Exactly how paternal mitochondrial DNA infiltrates the embryo still isn’t entirely clear. It’s definitely a genetic trait—but not one, ironically, found in the mitochondrial genome itself. In fact, apart from the unusual mode of inheritance, there don’t seem to be any defects present in any of these patients’ mitochondria. Instead, whatever allows dads to deposit their mitochondrial DNA in their offspring is likely a mutation encoded in the nucleus—where things are supposed to come from both mom and dad.
Florence Marlow, a developmental biologist at the Icahn School of Medicine at Mount Sinai who was not involved in the research, theorizes that the anomaly could be at the step where the mitochondria of sperm are normally tagged for destruction. If this labeling step never occurs, she explains, the fertilized egg has no way of identifying and eliminating these paternal interlopers—meaning Dad’s mitochondria get a clear pass to proceed alongside Mom’s.
Since putting together their initial findings, Huang and his team have already identified several more candidate families with mixed mitochondrial DNA. According to his preliminary estimates, this phenomenon may be present in as many as 1 in every 5,000 people. While Wang stresses that more research by other groups is needed to confirm these numbers, the work from Huang’s team indicates that paternal transmission of mitochondria may be far more widespread than researchers once thought.
So how has this been overlooked for so long? “Most people have taken for granted that mitochondrial inheritance is strictly maternal,” Breton explains. “But sequencing techniques are so much more powerful than they were even just a few years ago.”
The possibility of paternal inheritance could also expand our options for assisted reproductive technology in the distant future. Huang’s group previously played a part in the successful conception and delivery of a “three-parent” baby in 2016. The child’s mother suffered from a mitochondrial disease, so Huang and his colleagues transferred her nuclear DNA into a donor egg, which had been stripped of its own chromosomes but could supply healthy mitochondria. This hybrid egg, containing the genetic information from two mothers, was then fertilized with the father’s sperm.

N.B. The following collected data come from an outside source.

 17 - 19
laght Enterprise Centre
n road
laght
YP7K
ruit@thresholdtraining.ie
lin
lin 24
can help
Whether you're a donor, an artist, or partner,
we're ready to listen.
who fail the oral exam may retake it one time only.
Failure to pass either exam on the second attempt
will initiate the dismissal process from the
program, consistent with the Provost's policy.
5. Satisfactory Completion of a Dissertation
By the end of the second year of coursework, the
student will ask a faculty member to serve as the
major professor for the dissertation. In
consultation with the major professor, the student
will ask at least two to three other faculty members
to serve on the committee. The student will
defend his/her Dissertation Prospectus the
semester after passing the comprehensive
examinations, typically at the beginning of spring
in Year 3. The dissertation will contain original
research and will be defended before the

In theory, Breton says, if paternal mitochondria are viable, they could be added to—or perhaps even replace—defective maternal mitochondria, obviating the need for a third parent.

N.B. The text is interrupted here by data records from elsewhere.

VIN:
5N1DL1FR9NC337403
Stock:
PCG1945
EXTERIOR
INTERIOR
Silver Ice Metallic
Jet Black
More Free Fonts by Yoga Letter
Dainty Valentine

But that’s a big if, especially considering that the mitochondrial DNA of sperm is more prone to mutation. We’re far from understanding the full repercussions of inheriting bi-parental mitochondria under natural circumstances, much less through artificial medical procedures, many of which are likely to fuel continued debates on ethics.
For now, maternal inheritance of mitochondrial DNA is still the norm. But simply expanding our view of genetic inheritance opens up countless doors. “These results will change the way we describe mitochondrial inheritance,” Breton says. “I’m 100 percent sure we’ll find more cases like these in the future.”